Description
I have recently been working with mboost, especially gamboost, for the first time. For a deeper understanding of how the algorithm works, I calculated the first iterations of a basic example manually using categorical data and only a single linear base learner. There were some differences between the coefficients I calculated and the ones mboost provides. It seems like mboost provides the „bare“ coefficients and replaces the base level coefficient with zero. I was expecting all coefficients to be corrected in perspective to the base level. Here is short example:
`library(mboost)
x<-as.factor(mtcars$carb)
y<-mtcars$mpg*10
GAM<-gamboost(y~bols(x, intercept = FALSE), family = Poisson())
coef(GAM[1])
nu<-0.1
OffsetWert<-log(mean(y), base = exp(1))
negGradient<-y-exp(OffsetWert)
mtcars_neu<-data.frame(mtcars, negGradient)

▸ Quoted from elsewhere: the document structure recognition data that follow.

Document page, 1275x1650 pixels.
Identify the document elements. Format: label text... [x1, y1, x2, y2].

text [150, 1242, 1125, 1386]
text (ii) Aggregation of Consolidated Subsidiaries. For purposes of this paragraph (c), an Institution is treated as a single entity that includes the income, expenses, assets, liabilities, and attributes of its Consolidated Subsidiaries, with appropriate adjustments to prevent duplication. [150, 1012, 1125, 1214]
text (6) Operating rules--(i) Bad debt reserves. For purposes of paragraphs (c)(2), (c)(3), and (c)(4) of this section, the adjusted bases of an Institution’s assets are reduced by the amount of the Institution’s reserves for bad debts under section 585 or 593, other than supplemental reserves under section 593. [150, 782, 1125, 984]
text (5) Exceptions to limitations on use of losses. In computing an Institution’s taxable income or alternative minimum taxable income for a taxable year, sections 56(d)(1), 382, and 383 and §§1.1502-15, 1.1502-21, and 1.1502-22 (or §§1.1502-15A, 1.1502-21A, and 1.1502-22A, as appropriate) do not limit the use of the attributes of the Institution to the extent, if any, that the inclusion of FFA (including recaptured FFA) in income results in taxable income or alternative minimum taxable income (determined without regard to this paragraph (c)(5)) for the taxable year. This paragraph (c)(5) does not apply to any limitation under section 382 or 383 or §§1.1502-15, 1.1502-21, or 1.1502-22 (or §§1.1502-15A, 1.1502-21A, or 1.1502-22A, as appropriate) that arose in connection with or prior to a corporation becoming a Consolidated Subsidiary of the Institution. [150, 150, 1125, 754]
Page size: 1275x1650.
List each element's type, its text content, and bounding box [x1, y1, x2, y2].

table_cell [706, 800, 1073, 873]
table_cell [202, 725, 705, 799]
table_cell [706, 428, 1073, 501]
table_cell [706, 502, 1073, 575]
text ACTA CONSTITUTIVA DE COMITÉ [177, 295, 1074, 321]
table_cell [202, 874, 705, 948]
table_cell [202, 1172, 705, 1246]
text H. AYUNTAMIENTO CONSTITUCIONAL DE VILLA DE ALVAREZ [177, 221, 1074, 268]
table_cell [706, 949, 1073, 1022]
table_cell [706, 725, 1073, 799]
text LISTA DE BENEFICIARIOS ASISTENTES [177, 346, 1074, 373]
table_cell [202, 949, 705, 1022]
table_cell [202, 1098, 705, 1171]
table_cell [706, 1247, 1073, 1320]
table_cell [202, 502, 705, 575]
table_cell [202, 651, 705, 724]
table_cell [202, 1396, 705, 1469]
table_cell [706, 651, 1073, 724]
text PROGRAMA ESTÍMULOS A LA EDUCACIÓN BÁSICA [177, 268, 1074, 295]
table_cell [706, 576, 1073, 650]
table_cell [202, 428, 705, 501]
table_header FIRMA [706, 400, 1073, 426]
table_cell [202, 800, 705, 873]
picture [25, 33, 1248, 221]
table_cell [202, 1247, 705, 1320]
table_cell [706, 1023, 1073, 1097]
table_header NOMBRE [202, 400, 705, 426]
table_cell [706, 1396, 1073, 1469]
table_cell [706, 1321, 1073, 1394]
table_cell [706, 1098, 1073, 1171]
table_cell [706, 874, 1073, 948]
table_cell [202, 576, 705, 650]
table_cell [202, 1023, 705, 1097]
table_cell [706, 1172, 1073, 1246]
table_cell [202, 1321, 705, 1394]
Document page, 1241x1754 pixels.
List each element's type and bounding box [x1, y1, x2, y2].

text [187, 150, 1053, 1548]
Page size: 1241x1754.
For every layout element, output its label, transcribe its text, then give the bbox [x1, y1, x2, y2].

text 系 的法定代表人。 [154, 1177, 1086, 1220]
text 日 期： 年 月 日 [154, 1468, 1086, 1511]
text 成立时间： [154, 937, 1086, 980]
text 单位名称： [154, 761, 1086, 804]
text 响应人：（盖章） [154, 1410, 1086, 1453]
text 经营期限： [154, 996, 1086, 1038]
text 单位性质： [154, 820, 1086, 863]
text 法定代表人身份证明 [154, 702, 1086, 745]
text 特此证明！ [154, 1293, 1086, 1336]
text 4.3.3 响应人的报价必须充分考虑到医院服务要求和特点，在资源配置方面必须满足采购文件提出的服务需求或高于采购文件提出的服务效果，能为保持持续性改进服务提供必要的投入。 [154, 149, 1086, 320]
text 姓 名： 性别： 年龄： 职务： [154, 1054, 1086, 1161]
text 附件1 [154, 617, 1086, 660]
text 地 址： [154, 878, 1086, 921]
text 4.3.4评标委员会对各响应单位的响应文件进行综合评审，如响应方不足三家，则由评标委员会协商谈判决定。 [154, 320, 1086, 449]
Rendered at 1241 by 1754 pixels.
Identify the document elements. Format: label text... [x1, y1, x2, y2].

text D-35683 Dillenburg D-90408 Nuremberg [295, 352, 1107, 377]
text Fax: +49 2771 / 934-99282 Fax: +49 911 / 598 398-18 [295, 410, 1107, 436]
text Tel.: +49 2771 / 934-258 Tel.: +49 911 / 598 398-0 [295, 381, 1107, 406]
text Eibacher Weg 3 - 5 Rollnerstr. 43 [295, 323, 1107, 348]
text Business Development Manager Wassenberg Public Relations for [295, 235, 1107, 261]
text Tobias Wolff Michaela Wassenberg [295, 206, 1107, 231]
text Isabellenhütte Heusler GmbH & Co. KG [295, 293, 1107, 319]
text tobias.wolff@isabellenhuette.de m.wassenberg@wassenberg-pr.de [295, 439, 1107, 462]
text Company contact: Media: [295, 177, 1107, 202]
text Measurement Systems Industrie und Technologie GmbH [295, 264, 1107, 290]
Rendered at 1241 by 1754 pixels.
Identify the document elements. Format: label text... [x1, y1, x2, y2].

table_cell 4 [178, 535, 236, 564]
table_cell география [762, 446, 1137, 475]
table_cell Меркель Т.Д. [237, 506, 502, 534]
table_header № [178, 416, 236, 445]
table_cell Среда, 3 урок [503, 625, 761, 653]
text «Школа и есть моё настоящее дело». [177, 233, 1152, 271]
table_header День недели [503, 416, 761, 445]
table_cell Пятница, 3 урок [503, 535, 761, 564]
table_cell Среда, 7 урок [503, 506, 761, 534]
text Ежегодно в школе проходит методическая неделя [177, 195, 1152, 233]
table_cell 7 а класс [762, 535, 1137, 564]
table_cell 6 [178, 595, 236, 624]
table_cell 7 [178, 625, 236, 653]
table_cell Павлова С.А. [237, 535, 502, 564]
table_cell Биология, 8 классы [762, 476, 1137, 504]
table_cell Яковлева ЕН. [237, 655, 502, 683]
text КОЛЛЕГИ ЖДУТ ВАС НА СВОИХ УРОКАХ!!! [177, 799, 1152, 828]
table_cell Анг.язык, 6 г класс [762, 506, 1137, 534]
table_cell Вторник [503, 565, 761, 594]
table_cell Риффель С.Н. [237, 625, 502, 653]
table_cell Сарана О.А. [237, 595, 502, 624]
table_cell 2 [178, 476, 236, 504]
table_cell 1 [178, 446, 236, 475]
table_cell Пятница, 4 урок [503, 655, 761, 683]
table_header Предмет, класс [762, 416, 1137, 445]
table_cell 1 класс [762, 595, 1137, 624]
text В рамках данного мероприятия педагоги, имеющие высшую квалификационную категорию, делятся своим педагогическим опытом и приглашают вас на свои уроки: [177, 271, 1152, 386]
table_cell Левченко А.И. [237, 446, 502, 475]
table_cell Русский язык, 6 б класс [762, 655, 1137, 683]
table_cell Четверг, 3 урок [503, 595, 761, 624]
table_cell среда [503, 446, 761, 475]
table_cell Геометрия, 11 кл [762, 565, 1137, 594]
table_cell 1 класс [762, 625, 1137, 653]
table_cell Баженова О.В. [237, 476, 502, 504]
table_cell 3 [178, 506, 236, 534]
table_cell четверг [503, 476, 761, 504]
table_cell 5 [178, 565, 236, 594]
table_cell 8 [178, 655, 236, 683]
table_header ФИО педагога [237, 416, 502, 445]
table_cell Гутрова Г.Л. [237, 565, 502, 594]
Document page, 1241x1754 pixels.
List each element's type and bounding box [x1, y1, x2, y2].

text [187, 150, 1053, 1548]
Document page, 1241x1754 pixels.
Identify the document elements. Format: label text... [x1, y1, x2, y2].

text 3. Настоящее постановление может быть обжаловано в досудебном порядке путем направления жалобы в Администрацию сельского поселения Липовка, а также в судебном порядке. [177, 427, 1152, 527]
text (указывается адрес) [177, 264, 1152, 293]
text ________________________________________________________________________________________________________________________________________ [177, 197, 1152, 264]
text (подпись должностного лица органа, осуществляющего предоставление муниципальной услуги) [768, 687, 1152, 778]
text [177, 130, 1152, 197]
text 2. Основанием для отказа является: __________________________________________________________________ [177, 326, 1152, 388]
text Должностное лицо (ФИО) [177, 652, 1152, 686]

Koef_mtcars<-aggregate(mtcars_neu$negGradient, list(mtcars_neu$carb), mean)
#The coefficients mboost provides seem to be the following:
Koef_mtcars$x*nu
#I was expecting the standardized coefficients to be as follow:
#I use subtraction instead of division because we're using a loglink function
Umnormierte_Koef<-(Koef_mtcars$x-Koef_mtcars$x[1])*nu
Umnormierte_Koef`
I would be happy about any help or hints to solve the problem!